**Exercise description**. Reproduce the rows word for word, starting at the beginning of the rows and stopping after the line that contains "The parked car is". Leave out the pictures.

**Material for this exercise**.
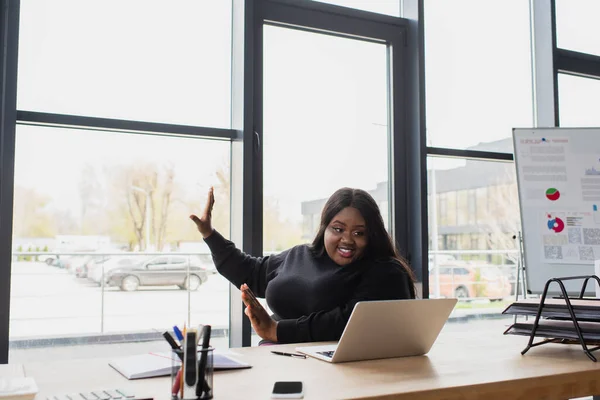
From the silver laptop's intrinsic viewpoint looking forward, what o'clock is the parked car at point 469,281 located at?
The parked car is roughly at 2 o'clock from the silver laptop.

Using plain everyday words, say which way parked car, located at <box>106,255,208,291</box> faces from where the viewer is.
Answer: facing to the left of the viewer

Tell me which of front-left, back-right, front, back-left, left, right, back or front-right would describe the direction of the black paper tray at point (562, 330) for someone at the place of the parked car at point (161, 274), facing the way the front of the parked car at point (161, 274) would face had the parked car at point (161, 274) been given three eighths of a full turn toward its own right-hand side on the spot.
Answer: right

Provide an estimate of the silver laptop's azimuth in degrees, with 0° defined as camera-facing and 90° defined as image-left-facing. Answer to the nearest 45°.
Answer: approximately 135°

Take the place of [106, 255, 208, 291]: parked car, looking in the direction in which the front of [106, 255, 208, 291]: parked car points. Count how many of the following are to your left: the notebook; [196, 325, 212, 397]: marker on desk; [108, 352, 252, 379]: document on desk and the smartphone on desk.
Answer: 4

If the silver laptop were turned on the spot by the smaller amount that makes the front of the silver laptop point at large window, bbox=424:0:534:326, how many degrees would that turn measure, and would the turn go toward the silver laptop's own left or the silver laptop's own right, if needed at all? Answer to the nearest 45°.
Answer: approximately 45° to the silver laptop's own right

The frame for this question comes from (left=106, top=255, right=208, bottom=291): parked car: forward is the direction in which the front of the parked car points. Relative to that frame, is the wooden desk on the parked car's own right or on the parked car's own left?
on the parked car's own left

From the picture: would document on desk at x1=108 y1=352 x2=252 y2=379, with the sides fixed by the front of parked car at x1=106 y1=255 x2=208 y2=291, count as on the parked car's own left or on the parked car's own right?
on the parked car's own left

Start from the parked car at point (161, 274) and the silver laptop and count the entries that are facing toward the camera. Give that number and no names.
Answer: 0

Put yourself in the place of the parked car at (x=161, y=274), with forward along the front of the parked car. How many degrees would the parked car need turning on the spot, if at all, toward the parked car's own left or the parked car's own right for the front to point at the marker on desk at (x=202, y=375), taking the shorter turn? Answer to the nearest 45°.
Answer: approximately 90° to the parked car's own left

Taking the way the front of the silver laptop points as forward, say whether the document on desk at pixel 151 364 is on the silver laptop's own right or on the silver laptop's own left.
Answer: on the silver laptop's own left

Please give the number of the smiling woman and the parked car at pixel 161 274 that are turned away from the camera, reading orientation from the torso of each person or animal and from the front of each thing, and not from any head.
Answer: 0

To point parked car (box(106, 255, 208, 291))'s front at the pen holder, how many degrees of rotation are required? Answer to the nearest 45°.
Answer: approximately 90° to its left

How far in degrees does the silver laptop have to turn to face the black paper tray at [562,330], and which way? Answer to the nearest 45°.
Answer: approximately 135° to its right
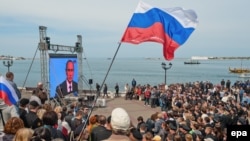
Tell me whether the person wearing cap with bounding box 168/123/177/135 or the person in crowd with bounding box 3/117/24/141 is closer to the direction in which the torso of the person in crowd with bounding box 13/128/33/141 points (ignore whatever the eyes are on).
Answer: the person in crowd

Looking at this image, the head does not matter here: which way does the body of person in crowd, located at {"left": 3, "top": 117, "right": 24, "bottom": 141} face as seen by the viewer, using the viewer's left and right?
facing away from the viewer and to the right of the viewer

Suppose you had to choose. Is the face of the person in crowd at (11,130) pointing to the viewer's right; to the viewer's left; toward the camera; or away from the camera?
away from the camera

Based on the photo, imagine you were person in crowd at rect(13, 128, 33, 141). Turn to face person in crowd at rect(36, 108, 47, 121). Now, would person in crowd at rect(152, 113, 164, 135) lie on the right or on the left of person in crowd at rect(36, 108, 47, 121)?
right

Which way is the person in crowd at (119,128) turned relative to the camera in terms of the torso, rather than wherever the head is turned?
away from the camera

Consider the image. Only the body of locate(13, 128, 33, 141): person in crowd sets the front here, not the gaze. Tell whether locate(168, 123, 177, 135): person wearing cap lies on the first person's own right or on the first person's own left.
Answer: on the first person's own right

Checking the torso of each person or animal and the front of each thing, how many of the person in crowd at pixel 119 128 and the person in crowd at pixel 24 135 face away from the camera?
2

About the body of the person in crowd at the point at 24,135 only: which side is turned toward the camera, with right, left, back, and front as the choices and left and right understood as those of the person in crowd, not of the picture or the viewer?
back
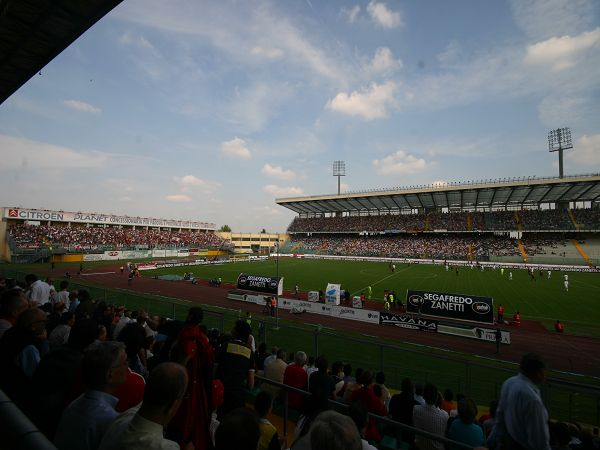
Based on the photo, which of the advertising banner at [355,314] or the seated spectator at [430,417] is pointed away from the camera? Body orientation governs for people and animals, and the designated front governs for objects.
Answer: the seated spectator

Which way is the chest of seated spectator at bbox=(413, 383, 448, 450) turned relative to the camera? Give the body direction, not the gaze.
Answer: away from the camera

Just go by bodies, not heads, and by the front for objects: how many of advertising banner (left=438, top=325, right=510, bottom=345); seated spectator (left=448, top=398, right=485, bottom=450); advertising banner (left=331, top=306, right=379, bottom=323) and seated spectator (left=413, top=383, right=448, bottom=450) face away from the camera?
2

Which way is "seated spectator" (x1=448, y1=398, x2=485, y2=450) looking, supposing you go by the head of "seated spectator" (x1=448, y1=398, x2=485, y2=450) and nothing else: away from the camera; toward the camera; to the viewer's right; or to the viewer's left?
away from the camera

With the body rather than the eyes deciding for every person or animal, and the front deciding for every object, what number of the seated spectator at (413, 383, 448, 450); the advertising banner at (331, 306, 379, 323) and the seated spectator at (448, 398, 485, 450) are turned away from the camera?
2

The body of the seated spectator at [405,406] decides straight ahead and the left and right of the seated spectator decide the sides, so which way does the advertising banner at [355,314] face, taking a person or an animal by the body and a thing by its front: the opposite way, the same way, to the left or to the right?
the opposite way

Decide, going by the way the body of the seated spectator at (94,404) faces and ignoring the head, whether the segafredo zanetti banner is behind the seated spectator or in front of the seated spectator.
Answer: in front

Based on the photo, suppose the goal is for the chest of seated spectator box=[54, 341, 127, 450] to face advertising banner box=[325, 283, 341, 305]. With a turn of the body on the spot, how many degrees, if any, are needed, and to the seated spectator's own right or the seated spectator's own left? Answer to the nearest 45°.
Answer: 0° — they already face it

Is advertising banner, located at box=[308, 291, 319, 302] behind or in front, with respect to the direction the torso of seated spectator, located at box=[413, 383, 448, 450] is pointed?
in front

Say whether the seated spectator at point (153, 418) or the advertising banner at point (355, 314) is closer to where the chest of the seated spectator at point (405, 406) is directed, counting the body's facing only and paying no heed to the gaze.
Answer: the advertising banner

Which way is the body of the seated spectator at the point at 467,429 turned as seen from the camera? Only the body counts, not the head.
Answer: away from the camera

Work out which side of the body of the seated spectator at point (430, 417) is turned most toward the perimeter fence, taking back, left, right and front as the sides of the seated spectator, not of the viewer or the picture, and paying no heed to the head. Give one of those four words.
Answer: front

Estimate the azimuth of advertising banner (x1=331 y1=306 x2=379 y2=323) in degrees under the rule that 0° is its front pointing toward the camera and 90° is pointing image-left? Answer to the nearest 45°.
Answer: approximately 45°

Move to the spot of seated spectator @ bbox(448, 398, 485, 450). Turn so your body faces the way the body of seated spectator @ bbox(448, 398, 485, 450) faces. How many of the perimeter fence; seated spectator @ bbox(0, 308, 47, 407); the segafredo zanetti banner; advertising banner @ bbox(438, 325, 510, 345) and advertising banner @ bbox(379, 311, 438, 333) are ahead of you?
4

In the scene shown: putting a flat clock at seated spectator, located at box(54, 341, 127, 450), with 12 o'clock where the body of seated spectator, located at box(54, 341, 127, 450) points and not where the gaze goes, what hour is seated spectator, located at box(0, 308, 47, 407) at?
seated spectator, located at box(0, 308, 47, 407) is roughly at 10 o'clock from seated spectator, located at box(54, 341, 127, 450).

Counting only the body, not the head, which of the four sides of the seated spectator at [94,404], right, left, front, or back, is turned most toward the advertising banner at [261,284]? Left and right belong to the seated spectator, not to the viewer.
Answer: front

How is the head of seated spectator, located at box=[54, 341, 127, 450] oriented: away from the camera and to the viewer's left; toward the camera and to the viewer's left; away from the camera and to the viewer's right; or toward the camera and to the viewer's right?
away from the camera and to the viewer's right

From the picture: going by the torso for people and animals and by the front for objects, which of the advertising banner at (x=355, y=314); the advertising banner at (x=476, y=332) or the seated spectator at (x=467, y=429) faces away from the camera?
the seated spectator

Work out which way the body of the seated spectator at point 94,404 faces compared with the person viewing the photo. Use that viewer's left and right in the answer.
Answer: facing away from the viewer and to the right of the viewer

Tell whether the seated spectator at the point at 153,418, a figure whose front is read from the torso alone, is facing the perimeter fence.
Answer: yes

**Response below**.
From the silver laptop's intrinsic viewpoint looking forward, what o'clock is the parked car at point 469,281 located at?
The parked car is roughly at 2 o'clock from the silver laptop.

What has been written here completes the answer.